Au niveau du territoire français, les contributions du protoxyde d'azote, du méthane et du dioxyde de carbone à l'effet de serre sont respectivement de 18%, 11% et 65%. La part de l'agriculture et de la forêt dans ces émissions est globalement de 18%. Les travaux effectués à l'INRA concernant ces émissions d'origine agricole et forestière ont permis d'en évaluer les déterminismes ainsi que la répartition géographique.
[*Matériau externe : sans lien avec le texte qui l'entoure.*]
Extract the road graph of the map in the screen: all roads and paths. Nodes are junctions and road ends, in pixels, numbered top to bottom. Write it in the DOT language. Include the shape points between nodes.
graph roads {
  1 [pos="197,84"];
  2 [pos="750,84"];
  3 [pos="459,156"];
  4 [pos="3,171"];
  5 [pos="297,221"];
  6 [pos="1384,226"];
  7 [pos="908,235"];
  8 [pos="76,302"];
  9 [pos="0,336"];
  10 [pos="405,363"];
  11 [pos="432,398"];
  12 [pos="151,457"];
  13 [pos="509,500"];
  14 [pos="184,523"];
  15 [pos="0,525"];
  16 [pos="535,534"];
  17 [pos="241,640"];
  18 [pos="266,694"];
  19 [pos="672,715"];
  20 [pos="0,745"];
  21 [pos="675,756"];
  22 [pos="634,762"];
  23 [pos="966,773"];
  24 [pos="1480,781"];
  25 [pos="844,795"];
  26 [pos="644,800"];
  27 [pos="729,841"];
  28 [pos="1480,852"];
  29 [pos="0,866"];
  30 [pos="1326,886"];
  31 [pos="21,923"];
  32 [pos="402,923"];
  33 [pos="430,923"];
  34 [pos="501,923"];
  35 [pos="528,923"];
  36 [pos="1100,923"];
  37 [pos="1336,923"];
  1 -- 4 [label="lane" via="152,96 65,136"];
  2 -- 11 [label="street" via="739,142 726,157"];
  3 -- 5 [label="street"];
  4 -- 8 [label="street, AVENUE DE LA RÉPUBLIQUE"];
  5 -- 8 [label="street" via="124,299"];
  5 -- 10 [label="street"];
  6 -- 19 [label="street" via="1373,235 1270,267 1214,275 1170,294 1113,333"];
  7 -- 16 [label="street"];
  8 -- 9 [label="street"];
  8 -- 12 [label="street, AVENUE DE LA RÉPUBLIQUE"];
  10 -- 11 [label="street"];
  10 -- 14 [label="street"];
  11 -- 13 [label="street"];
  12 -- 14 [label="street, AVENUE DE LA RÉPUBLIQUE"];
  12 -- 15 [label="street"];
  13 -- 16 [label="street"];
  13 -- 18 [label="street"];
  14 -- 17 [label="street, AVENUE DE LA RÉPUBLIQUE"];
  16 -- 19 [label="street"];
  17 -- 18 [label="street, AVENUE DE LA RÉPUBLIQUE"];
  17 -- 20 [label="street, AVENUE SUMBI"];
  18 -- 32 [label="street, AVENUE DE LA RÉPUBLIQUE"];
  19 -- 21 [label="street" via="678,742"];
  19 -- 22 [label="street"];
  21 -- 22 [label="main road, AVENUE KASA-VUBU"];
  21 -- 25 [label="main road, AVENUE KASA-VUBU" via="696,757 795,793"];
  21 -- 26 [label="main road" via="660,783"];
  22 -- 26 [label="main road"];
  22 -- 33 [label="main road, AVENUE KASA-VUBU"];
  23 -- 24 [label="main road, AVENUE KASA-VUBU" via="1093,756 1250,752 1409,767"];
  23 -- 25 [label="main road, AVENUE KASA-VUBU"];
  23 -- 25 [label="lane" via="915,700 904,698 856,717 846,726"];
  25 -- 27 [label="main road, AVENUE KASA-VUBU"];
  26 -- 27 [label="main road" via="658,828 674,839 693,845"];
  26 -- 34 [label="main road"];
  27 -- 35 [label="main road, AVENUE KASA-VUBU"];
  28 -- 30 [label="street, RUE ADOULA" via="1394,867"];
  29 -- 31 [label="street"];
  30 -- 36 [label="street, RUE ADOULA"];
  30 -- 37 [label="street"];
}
Ils orientent la recherche de solutions pour réduire ces émissions (au niveau des pratiques culturales pour le protoxyde d'azote, de l'alimentation et des systèmes d'élevage pour le méthane).
Le dioxyde de carbone représente seulement 11 % des émissions dues à l'agriculture en France. Une expertise collective réalisée à l'INRA pour le Ministère de l'Écologie et du Développement Durable a permis, dans le cadre de l'extension du protocole de Kyoto, d'évaluer le stockage de carbone dans les sols agricoles . Le stockage dans la biomasse forestière a également été évalué.

Au delà de ces résultats, ces travaux amènent à s'interroger, en interaction avec les impacts du changement climatique, sur les vocations à venir de la production agricole et forestière : pour l'alimentation et le bois, mais aussi éventuellement pour des objectifs environnementaux ou pour la production de biomasse à des fins énergétiques.